Video Game Level Design as a Multi-Agent Reinforcement Learning Problem

TL;DR

This work tackles the bottleneck in Procedural Content Generation via Reinforcement Learning (PCGRL), where global reward computations scale as $O(N^2)$ with map size $N$, and single-agent generators struggle to generalize to out-of-distribution maps. It extends PCGRL to a multi-agent setting trained with Multi-Agent PPO (MAPPO) on GPU using GPU-accelerated JAX, employing shared rewards and local egocentric observations, and introducing the board_scans unit and reward_frequency hyperparameter. Results show that multi-agent collaboration maintains or improves in-distribution performance while significantly boosting generalization to larger and differently shaped maps, due to learning more local, modular policies and reducing reward computation costs.
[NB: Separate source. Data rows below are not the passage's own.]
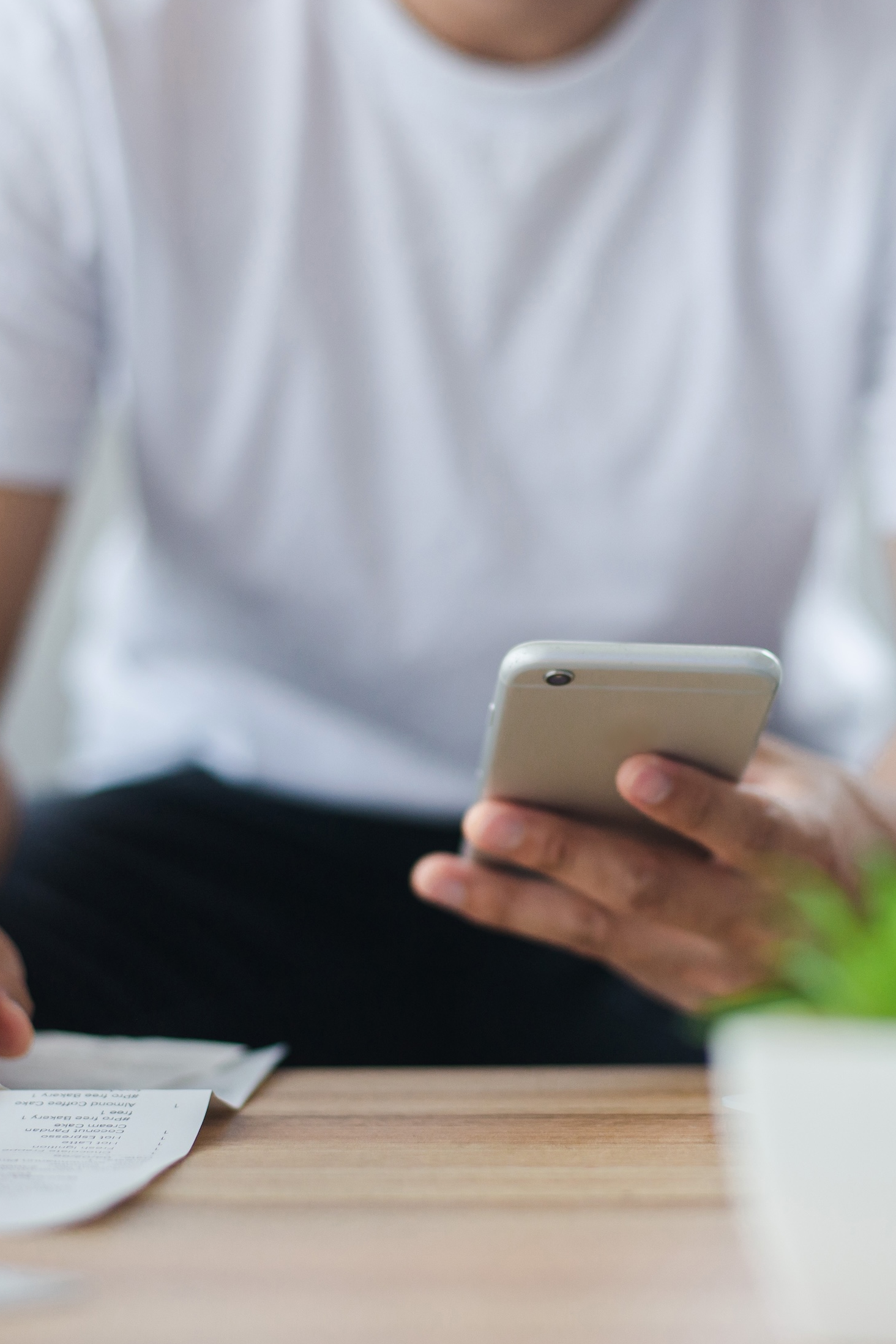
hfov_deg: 16.6
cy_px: 708
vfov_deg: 24.8
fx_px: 3061
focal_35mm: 82
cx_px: 584
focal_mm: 50
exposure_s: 1/250
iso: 320
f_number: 2.2
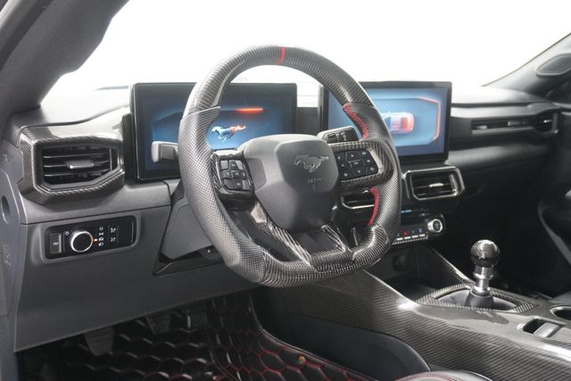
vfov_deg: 36.9
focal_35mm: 36
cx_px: 286
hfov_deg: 53.1
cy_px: 190
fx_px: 571
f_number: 4.5
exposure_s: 1/160
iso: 6400
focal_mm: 24
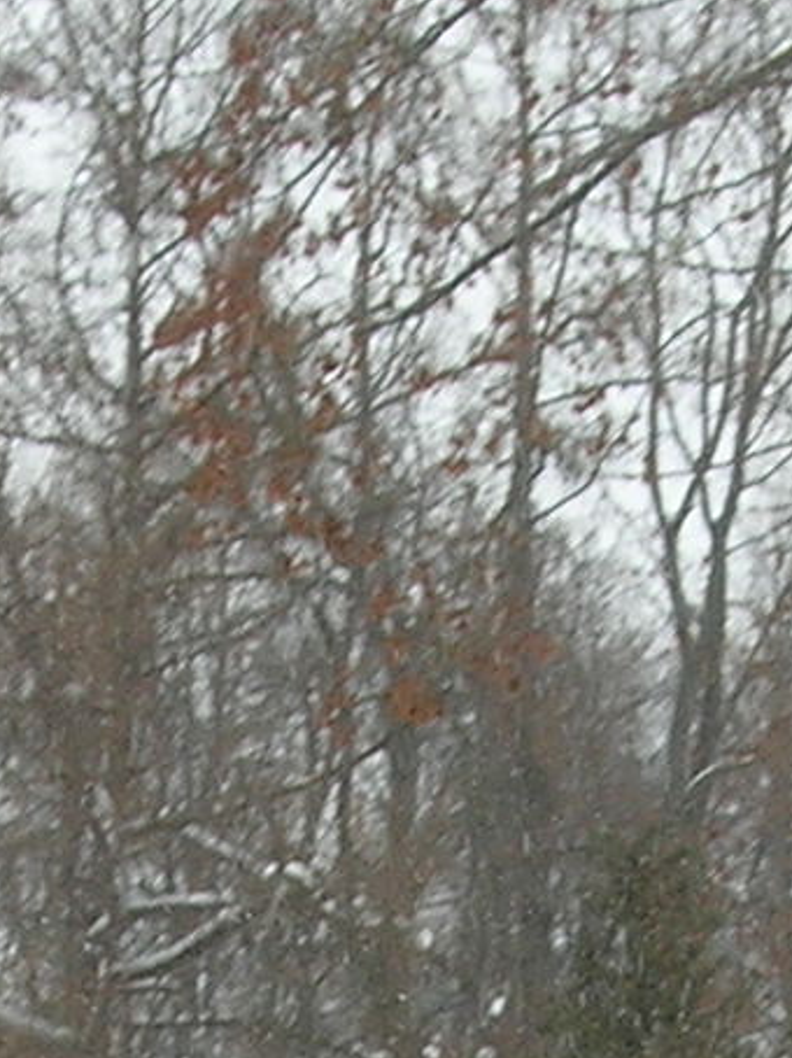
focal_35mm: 217
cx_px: 398
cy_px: 1855
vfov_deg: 8.8
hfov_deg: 6.8
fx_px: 6626
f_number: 4.8
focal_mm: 7.8
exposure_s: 1/95.4
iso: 64
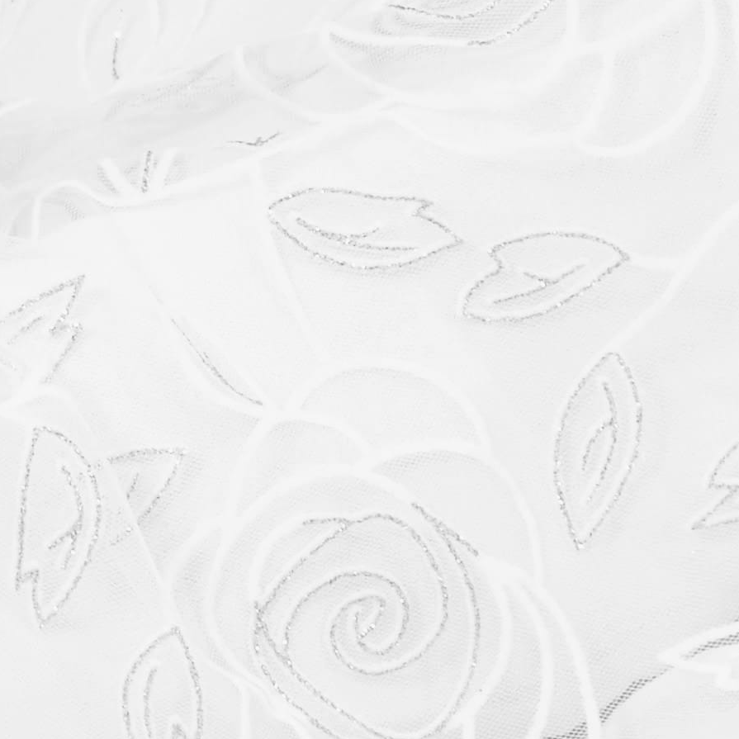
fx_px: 13327
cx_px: -695
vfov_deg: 3.2
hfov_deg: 3.2
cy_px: -163
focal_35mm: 552
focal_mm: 105
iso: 400
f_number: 11
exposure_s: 1/125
The approach demonstrates scalable, co-creative level generation for grid-based domains and suggests pathways for specialization within automated level-design teams, with open-source code to enable broader adoption.

Abstract

Procedural Content Generation via Reinforcement Learning (PCGRL) offers a method for training controllable level designer agents without the need for human datasets, using metrics that serve as proxies for level quality as rewards. Existing PCGRL research focuses on single generator agents, but are bottlenecked by the need to frequently recalculate heuristics of level quality and the agent's need to navigate around potentially large maps. By framing level generation as a multi-agent problem, we mitigate the efficiency bottleneck of single-agent PCGRL by reducing the number of reward calculations relative to the number of agent actions. We also find that multi-agent level generators are better able to generalize to out-of-distribution map shapes, which we argue is due to the generators' learning more local, modular design policies. We conclude that treating content generation as a distributed, multi-agent task is beneficial for generating functional artifacts at scale.

Figures (5)

• Figure 1: In multi-agent PCGRL, agent actions are taken in parallel, reducing the number of reward computations required relative to level edits, while maintaining a per-agent dense reward scheme, and fostering collaboration between agents. Reward $R_t$ is computed according the weighted sum of heuristic scores $m_i$.
• Figure 2: Episode rollouts with variable numbers of agents. Having multiple agents tends to allow for better map coverage and more complex and modular design patterns. For the sake of illustration, levels are initialized full of wall tiles. $t$ represents the timestep of a given frame.
• Figure 3: Episode returns by total number of environment steps during training, for varying numbers of agents. Results averaged over 10 training seeds.
• Figure 4: The result of three agents' collaboratively building a binary maze. The agents, trained on $16 \times 16$ maps, are evaluated on an out-of-distribution map of size $32 \times 32$.
• Figure 5: Agents generate a level in the dungeon domain.